Beirut Art Fair highlights collectors and evolving art tastes in the Middle East

Zoulikha Bouabdellah, Mirage I, 2011. — AFP pic
Zoulikha Bouabdellah, Mirage I, 2011. — AFP pic

BEIRUT, Sept 17 — In its eighth year, the Beirut Art Fair (September 21-24) continues to link the international contemporary art scene to the regional scenes in Lebanon and the Middle East. Gathering an ever-growing number of participating artists and galleries, the fair celebrates Arab identity and examines both the region’s concerns and interests.

This year, 51 galleries (including 29 first-time participants) will be present at the fair. The participants come from 23 countries — Armenia to Chile, Greece to Qatar, Saudi Arabia to Thailand, Tunisia to Uruguay.

“The focus of the 2017 edition of Beirut Art Fair is threefold: To foster a spirit of expansion and renewal, to promote the discovery of young talents, and to unfold a new perspective on the recent history of creation and collecting in Lebanon,” Founder and Fair Director Laure D’Hauteville said in an official statement.
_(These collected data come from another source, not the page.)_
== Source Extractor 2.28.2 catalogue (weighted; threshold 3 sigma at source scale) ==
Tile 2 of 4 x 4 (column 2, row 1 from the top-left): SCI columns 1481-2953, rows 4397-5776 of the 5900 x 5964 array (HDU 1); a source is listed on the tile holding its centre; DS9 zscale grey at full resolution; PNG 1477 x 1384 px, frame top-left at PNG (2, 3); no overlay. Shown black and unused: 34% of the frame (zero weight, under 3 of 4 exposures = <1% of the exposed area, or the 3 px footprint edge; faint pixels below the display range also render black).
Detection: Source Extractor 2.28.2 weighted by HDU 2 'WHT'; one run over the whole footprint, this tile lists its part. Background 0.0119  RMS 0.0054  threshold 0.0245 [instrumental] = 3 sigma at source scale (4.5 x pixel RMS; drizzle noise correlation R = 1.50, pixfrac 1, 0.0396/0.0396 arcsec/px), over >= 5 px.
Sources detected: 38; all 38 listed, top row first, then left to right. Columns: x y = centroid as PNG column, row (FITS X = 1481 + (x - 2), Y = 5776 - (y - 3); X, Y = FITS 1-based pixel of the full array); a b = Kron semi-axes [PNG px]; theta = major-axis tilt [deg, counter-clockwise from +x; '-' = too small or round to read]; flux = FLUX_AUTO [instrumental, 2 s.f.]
The Beirut scene offers a varied network of collectors. This year, the ensemble of key collectors will directly inform one of the principal exhibitions, “Ourouba, The Eye of Lebanon,” conceived as a highlight of the fair. It features works on loan from the most important private and public collections, bringing to the forefront the aesthetic and socio-political themes resonant in the Arab world over the last decade.

The issues of violence, war, and pillaged historical sites in the Middle East are reflected in the production of local creative minds as they grapple with the surrounding chaos. This particular exhibition posits: “How do artists from this region, many of them secular, express, offset, or avoid the turbulence, corruption, humiliation and surveillance so present in their daily lives? How do they express ourouba — arabicity — a sense of their Arab identity?” These 21st century productions and acquisitions of  installations, paintings, photography, videos, and sculptures, drawn from major private and institutional collections throughout Lebanon, grapple with these complexities.

The fair will also include a space dedicated to Kahlil Gibran’s renowned work “The Prophet,” illustrated by Rachid Koraïchi. An exhibition on “Food Art” integrates both aesthetic creation and culinary creation. Revealing is a dedicated platform to showcase promising young artists, which this year has been allotted more space, so that the 26 participating galleries (16 of which are first-timers) can comfortably promote the up-and-coming artists from their rosters.

The fair will also present a series of roundtable discussions and debates, plus a VIP program that includes visits to studios, private collections, and museums.

In tandem, Beirut Art Week (September 19-26) provides an offsite artistic circuit held in public spaces and prestigious shops, notably including large-scale sculptures and an open-air cinema dedicated to short films.